— Problem 1 —
Reproduce the HTML source lines in the records below character for character.

— Document segment —
★ ★ ★ ★ ★ ★ ★

= List of The IT Crowd characters =

The following is a list of fictional characters from the British television sitcom The IT Crowd, which was broadcast by Channel 4 from 2006 to 2013.

== Overview==

  = Main cast (credited main cast member)
  = Recurring cast (3+ appearances in a season)
  = Guest cast (1–2 appearances per season)

| Actor | Character | Series |  |  |  | Special |
| 1 | 2 | 3 | 4 |
Main characters
| Chris O'Dowd | Roy Trenneman | Main |  |  |  |  |
| Richard Ayoade | Maurice Moss | Main |  |  |  |  |
| Katherine Parkinson | Jen Barber | Main |  |  |  |  |
| Chris Morris | Denholm Reynholm | Main | Guest |  |  |  |
| Matt Berry | Douglas Reynholm |  | Recurring | Main |  |  |
| Noel Fielding | Richmond Avenal | Recurring |  |  | Guest | Main |

==Main characters==

From left to right: Jen, Moss and Roy.

===Roy Trenneman===
- Chris O'Dowd
Roy is a work-shy Irish IT technician and geek who spends much of his time playing video games or reading comics in the office. His work attire is casual compared to his colleagues; choosing to wear jeans and geek chic T-shirts. Prior to his IT job, he worked as a waiter; he said he would carry the food of rude customers in his trousers before serving it to them. When answering phone calls, he often uses the phrase "Have you tried turning it off and on again?", even using an automated recording of this phrase in "Fifty-Fifty". The series 4 episodes reveal Roy to have globophobia (fear of balloons) and being extremely uncomfortable when a masseur planted a kiss on his bottom. In the episode special "The Internet Is Coming", Roy says that his new girlfriend described him with the phrase "artistic spectrum" although it is later revealed she probably said "autistic spectrum".

★ ★ ★ ★ ★ ★ ★

— Given information —
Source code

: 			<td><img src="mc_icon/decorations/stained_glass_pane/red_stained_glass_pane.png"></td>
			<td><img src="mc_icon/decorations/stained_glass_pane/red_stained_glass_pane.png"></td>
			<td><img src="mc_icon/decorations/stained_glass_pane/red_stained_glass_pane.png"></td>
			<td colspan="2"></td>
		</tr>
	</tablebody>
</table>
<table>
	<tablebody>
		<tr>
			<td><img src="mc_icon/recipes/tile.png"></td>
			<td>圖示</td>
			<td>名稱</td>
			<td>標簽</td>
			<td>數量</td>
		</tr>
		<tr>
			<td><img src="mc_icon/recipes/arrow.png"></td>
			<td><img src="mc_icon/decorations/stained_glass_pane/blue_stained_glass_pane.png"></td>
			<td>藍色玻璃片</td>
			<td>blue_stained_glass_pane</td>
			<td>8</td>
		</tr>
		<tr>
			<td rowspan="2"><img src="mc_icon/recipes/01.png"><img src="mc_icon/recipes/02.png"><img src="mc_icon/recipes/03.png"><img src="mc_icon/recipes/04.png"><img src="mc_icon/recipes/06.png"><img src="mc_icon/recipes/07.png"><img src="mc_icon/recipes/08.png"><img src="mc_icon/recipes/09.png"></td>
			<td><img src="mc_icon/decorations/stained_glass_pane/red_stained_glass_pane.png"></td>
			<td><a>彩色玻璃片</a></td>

★ ★ ★ ★ ★ ★ ★

— Problem 2 —
According to the list of The IT Crowd characters, what did Roy do with rude customers' food when he worked as a waiter?

— Exercise response 1 —
Source code

: 			<td><img src="mc_icon/decorations/stained_glass_pane/red_stained_glass_pane.png"></td>
			<td><img src="mc_icon/decorations/stained_glass_pane/red_stained_glass_pane.png"></td>
			<td><img src="mc_icon/decorations/stained_glass_pane/red_stained_glass_pane.png"></td>
			<td colspan="2"></td>
		</tr>
	</tablebody>
</table>
<table>
	<tablebody>
		<tr>
			<td><img src="mc_icon/recipes/tile.png"></td>
			<td>圖示</td>
			<td>名稱</td>
			<td>標簽</td>
			<td>數量</td>
		</tr>
		<tr>
			<td><img src="mc_icon/recipes/arrow.png"></td>
			<td><img src="mc_icon/decorations/stained_glass_pane/blue_stained_glass_pane.png"></td>
			<td>藍色玻璃片</td>
			<td>blue_stained_glass_pane</td>
			<td>8</td>
		</tr>
		<tr>
			<td rowspan="2"><img src="mc_icon/recipes/01.png"><img src="mc_icon/recipes/02.png"><img src="mc_icon/recipes/03.png"><img src="mc_icon/recipes/04.png"><img src="mc_icon/recipes/06.png"><img src="mc_icon/recipes/07.png"><img src="mc_icon/recipes/08.png"><img src="mc_icon/recipes/09.png"></td>
			<td><img src="mc_icon/decorations/stained_glass_pane/red_stained_glass_pane.png"></td>
			<td><a>彩色玻璃片</a></td>

— Exercise response 2 —
He carried it in his trousers before serving it to them.